Elastic fibers are resistant to boiling and to hydrolysis by acid or alkali. They are also resistant to digestion by trypsin, but elastase from pancreas will digest it.
The elastic fibers can be stretched as much as 2.5 times their original length, to which they return when, released. They are found in organs whose normal function requires great elasticity such as vocal cords, lung, ligamentum nuchae, skin and arteries.

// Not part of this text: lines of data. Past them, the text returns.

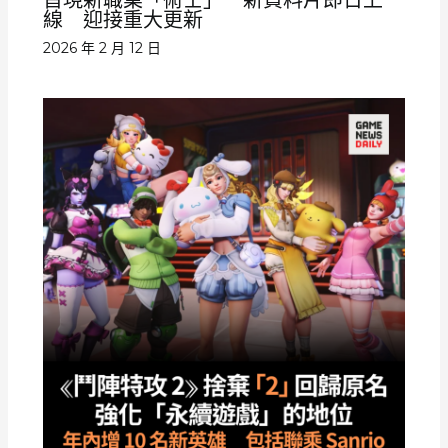
首現新職業「術士」 新資料片即日上
線 迎接重大更新
2026 年 2 月 12 日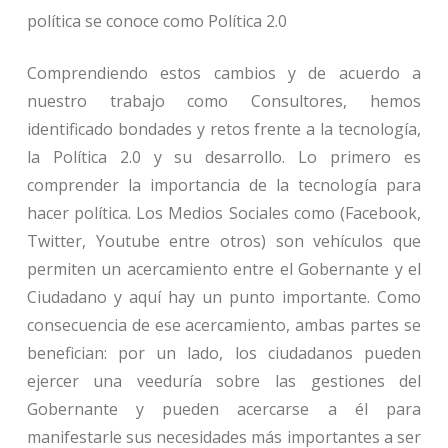
política se conoce como Política 2.0
Comprendiendo estos cambios y de acuerdo a
nuestro trabajo como Consultores, hemos
identificado bondades y retos frente a la tecnología,
la Política 2.0 y su desarrollo. Lo primero es
comprender la importancia de la tecnología para
hacer política. Los Medios Sociales como (Facebook,
Twitter, Youtube entre otros) son vehículos que
permiten un acercamiento entre el Gobernante y el
Ciudadano y aquí hay un punto importante. Como
consecuencia de ese acercamiento, ambas partes se
benefician: por un lado, los ciudadanos pueden
ejercer una veeduría sobre las gestiones del
Gobernante y pueden acercarse a él para
manifestarle sus necesidades más importantes a ser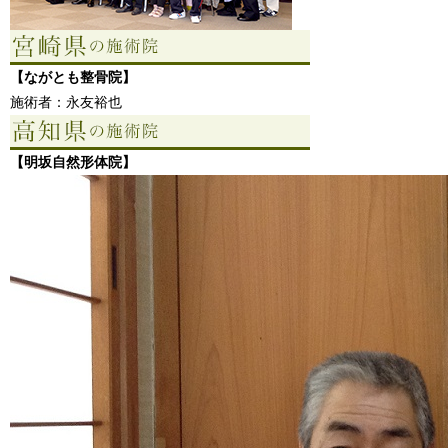
【ながとも整骨院】
施術者：永友裕也
【明坂自然形体院】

They are not identified in H&E sections but the large elastic fibers in elastic ligaments and the elastic sheets in arterial walls are seen as highly refractile light pink strands.
They can be selectively stains by Verhoeff’s stain, orcein (brown) and resorcin fuchsin (blue).
With EM, elastic fibers have two main components: Elastin that appears as an amorphous protein of low electron density. Microfibrils that are embedded in the periphery of the fibers and occurring in small fascicles in its interior.
They are synthesized by fibroblasts and smooth muscle cells as tropoelastin. The microfibrils are secreted prior elastin and provide scaffolding on which elastin forms fibers and sheets.
The reticular fiber form delicate network rather than coarse bundles around capillaries, muscle cells, nerve, adipose cells and liver cells. They also constitute the fibrous supporting tissue of endocrine, lymphoid and blood forming organs.
With LM, reticular fibers are not visible in H&E sections, but can be selectively stains black by silver impregnation (hence the term argyrophilic or argentaffin fibers) or with the periodic acid-schiff (PAS) reagent.
The argyrophilia of reticular fibers as well as their PAS reactivity reside mainly in the glycoprotein coat. When individual fibers are grouped to form collagen fibers, the coating is removed and argyrophilia disappear.
With EM, they are actually individual collagen fibrils (type III collagen) coated by glycoproteins. They have the same 64-periodicity typical of collagen fibrils.